The cheek bones, mala, are the protruding parts under the eyes, placed under them as protection. They are called mala either because they project under the eyes in their roundness, which the Greeks call mela [melon], or because they are placed above the jawbone, maxilla.
The jawbone, maxilla, is a diminutive of mala, as paxillus, peg, comes from palus, stake, taxillus, a small die, from talus, a full-sized die.
The mandibles, mandibule, are parts of the jaws, which is how they get their name.
The ancients called barba, beard, that which is peculiar to men, not women.
The word for ear, auris, comes from the phrase voces haurire, 'to hear voices'. In this context Virgil says: 'I have heard the voice with my ears' (see Aeneid, 4, 359).

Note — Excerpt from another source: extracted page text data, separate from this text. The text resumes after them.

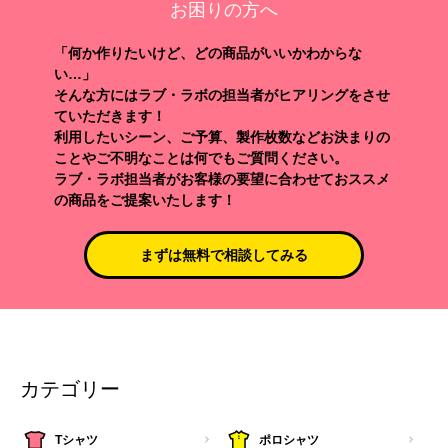
お困りの方へ
「何か作りたいけど、どの商品がいいかわからな
い…」
そんな方にはラブ・ラボの担当者がヒアリングをさせ
ていただきます！
利用したいシーン、ご予算、製作枚数などお決まりの
ことやご不明なことは何でもご質問ください。
ラブ・ラボ担当者がお客様の要望に合わせておススメ
の商品をご提案いたします！
まずは無料で相談してみる
カテゴリー
Tシャツ
ポロシャツ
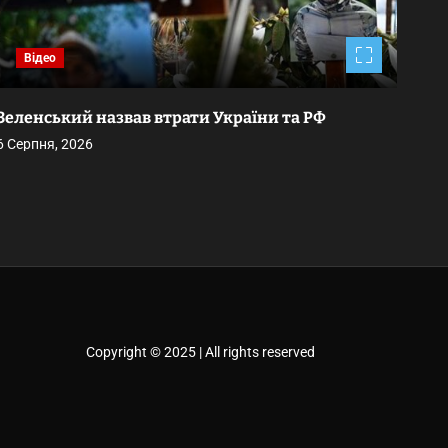
Відео
Зеленський назвав втрати України та РФ
Рос
Укр
6 Серпня, 2026
най
6 Се
Copyright © 2025 | All rights reserved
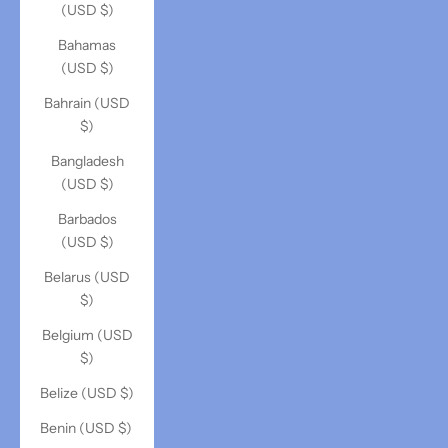
(USD $)
Bahamas
(USD $)
Bahrain (USD
$)
Bangladesh
(USD $)
Barbados
(USD $)
Belarus (USD
$)
Belgium (USD
$)
Belize (USD $)
Benin (USD $)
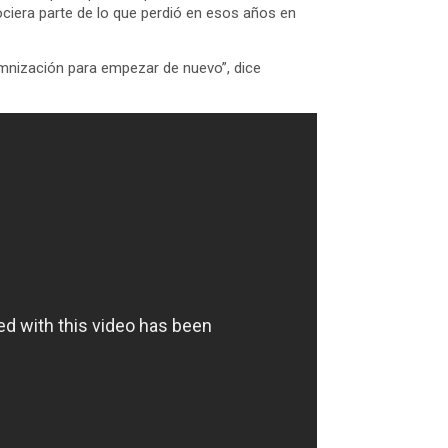
ociera parte de lo que perdió en esos años en
emnización para empezar de nuevo”, dice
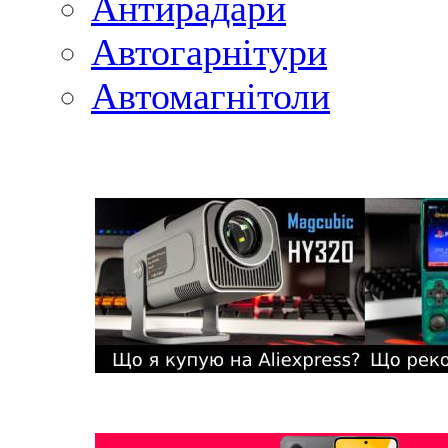
Антирадари
Автогарнітури
Автомагнітоли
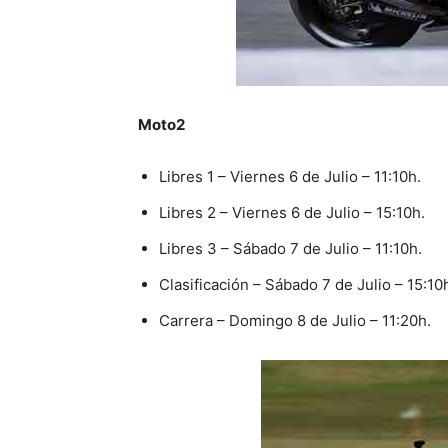
Moto2
Libres 1 – Viernes 6 de Julio – 11:10h.
Libres 2 – Viernes 6 de Julio – 15:10h.
Libres 3 – Sábado 7 de Julio – 11:10h.
Clasificación – Sábado 7 de Julio – 15:10
Carrera – Domingo 8 de Julio – 11:20h.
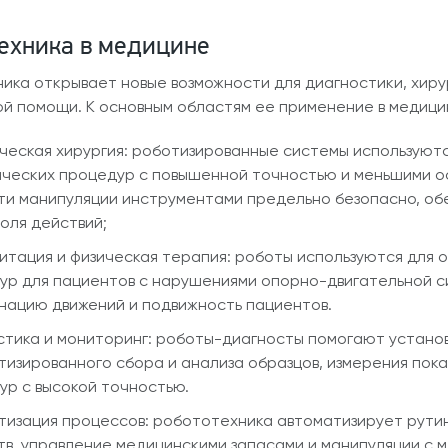
ехника в медицине
ика открывает новые возможности для диагностики, хиру
й помощи. К основным областям ее применение в медици
ческая хирургия: роботизированные системы используютс
ических процедур с повышенной точностью и меньшими о
ти манипуляции инструментами предельно безопасно, об
оля действий;
итация и физическая терапия: роботы используются для 
ур для пациентов с нарушениями опорно-двигательной си
нацию движений и подвижность пациентов.
стика и мониторинг: роботы-диагносты помогают устано
тизированного сбора и анализа образцов, измерения пок
ур с высокой точностью.
тизация процессов: робототехника автоматизирует рути
тв, управление медицинскими запасами и манипуляции с 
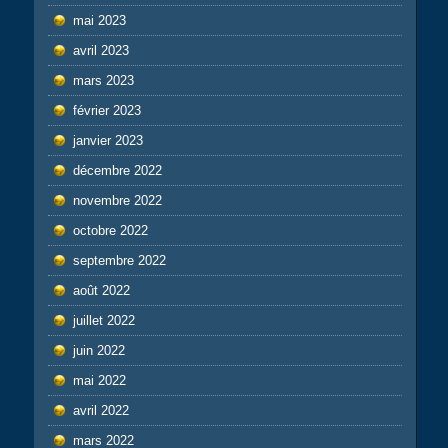
mai 2023
avril 2023
mars 2023
février 2023
janvier 2023
décembre 2022
novembre 2022
octobre 2022
septembre 2022
août 2022
juillet 2022
juin 2022
mai 2022
avril 2022
mars 2022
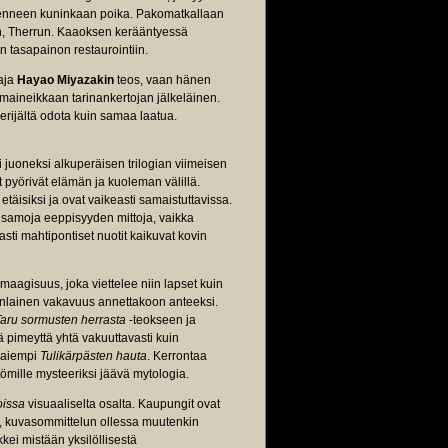
menneen kuninkaan poika. Pakomatkallaan
n, Therrun. Kaaoksen kerääntyessä
n tasapainon restaurointiin.
aaja
Hayao Miyazakin
teos, vaan hänen
a maineikkaan tarinankertojan jälkeläinen.
perijältä odota kuin samaa laatua.
 juoneksi alkuperäisen trilogian viimeisen
 pyörivät elämän ja kuoleman välillä.
äisiksi ja ovat vaikeasti samaistuttavissa.
n samoja eeppisyyden mittoja, vaikka
sti mahtipontiset nuotit kaikuvat kovin
maagisuus, joka viettelee niin lapset kuin
etynlainen vakavuus annettakoon anteeksi.
aru sormusten herrasta
-teokseen ja
pimeyttä yhtä vakuuttavasti kuin
n aiempi
Tulikärpästen hauta
. Kerrontaa
ömille mysteeriksi jäävä mytologia.
oissa
visuaaliselta osalta. Kaupungit ovat
ti, kuvasommittelun ollessa muutenkin
kei mistään yksilöllisestä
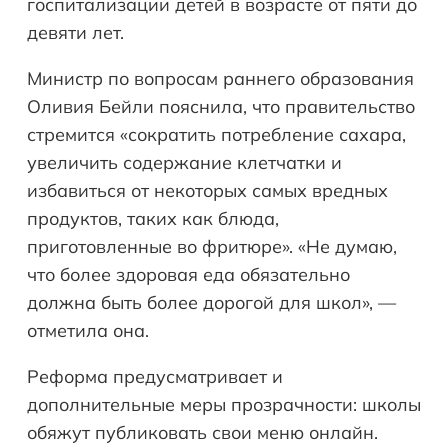
госпитализации детей в возрасте от пяти до
девяти лет.
Министр по вопросам раннего образования
Оливия Бейли пояснила, что правительство
стремится «сократить потребление сахара,
увеличить содержание клетчатки и
избавиться от некоторых самых вредных
продуктов, таких как блюда,
приготовленные во фритюре». «Не думаю,
что более здоровая еда обязательно
должна быть более дорогой для школ», —
отметила она.
Реформа предусматривает и
дополнительные меры прозрачности: школы
обяжут публиковать свои меню онлайн.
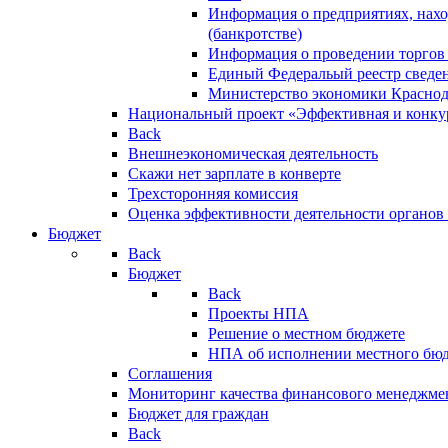
Информация о предприятиях, нахо
(банкротстве)
Информация о проведении торгов
Единый Федеральый реестр сведен
Министерство экономики Краснод
Национальный проект «Эффективная и конкур
Back
Внешнеэкономическая деятельность
Скажи нет зарплате в конверте
Трехсторонняя комиссия
Оценка эффективности деятельности органов
Бюджет
Back
Бюджет
Back
Проекты НПА
Решение о местном бюджете
НПА об исполнении местного бю
Соглашения
Мониторинг качества финансового менеджме
Бюджет для граждан
Back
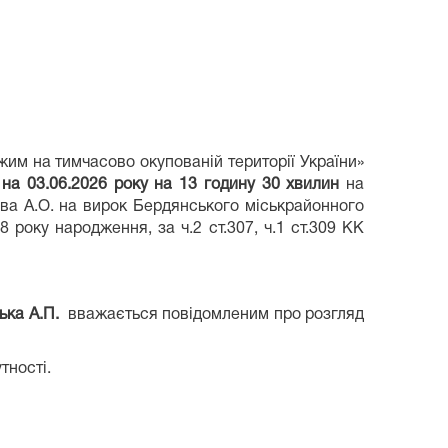
м на тимчасово окупованій території України»
я
на
03.06
.202
6
року на 1
3
годину
30
хвилин
на
ова А.О. на вирок Бердянського міськрайонного
 року народження, за ч.2 ст.307, ч.1 ст.309 КК
ька А.П.
вважається повідомленим про розгляд
тності.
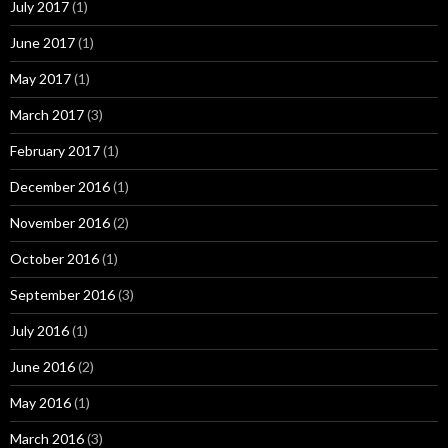
July 2017
(1)
June 2017
(1)
May 2017
(1)
March 2017
(3)
February 2017
(1)
December 2016
(1)
November 2016
(2)
October 2016
(1)
September 2016
(3)
July 2016
(1)
June 2016
(2)
May 2016
(1)
March 2016
(3)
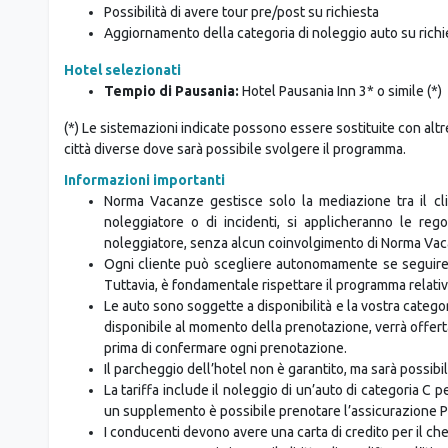
Possibilità di avere tour pre/post su richiesta
Aggiornamento della categoria di noleggio auto su richi
Hotel selezionati
Tempio di Pausania:
Hotel Pausania Inn 3* o simile (*)
(*) Le sistemazioni indicate possono essere sostituite con altre 
città diverse dove sarà possibile svolgere il programma.
Informazioni importanti
Norma Vacanze gestisce solo la mediazione tra il cli
noleggiatore o di incidenti, si applicheranno le regol
noleggiatore, senza alcun coinvolgimento di Norma Va
Ogni cliente può scegliere autonomamente se seguire l
Tuttavia, è fondamentale rispettare il programma relativo 
Le auto sono soggette a disponibilità e la vostra categ
disponibile al momento della prenotazione, verrà offe
prima di confermare ogni prenotazione.
Il parcheggio dell’hotel non è garantito, ma sarà possibi
La tariffa include il noleggio di un’auto di categoria C 
un supplemento è possibile prenotare l’assicurazione P
I conducenti devono avere una carta di credito per il che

Alternatively, it is so called because the Greek word for voice itself is audien [aude] from the same root as auditus, hearing. For by the substitution of a letter, ears are called aures for audes. For the voice, rebounding along the twisting passage by which the ears take in their sense of hearing, produces a sound.
The tip of the ear, pinnola, 'little point', gets its name from its sharpness. For the ancients called anything sharp pinnion. From this we get bipennis, two-edged, and pinna, a fin.
The nostrils, nares, are so called because odour or breath continually flows, manare, through them, or because through odour they warn us, admonere, that we should learn something from an odour. For this reason, in contrast, the unlearned and uncouth are called ignari, ignorant. The ancients said that to smell something was to know something. Terence: 'And would they not have smelled it six whole months before he started anything?' (Adelphi, 397).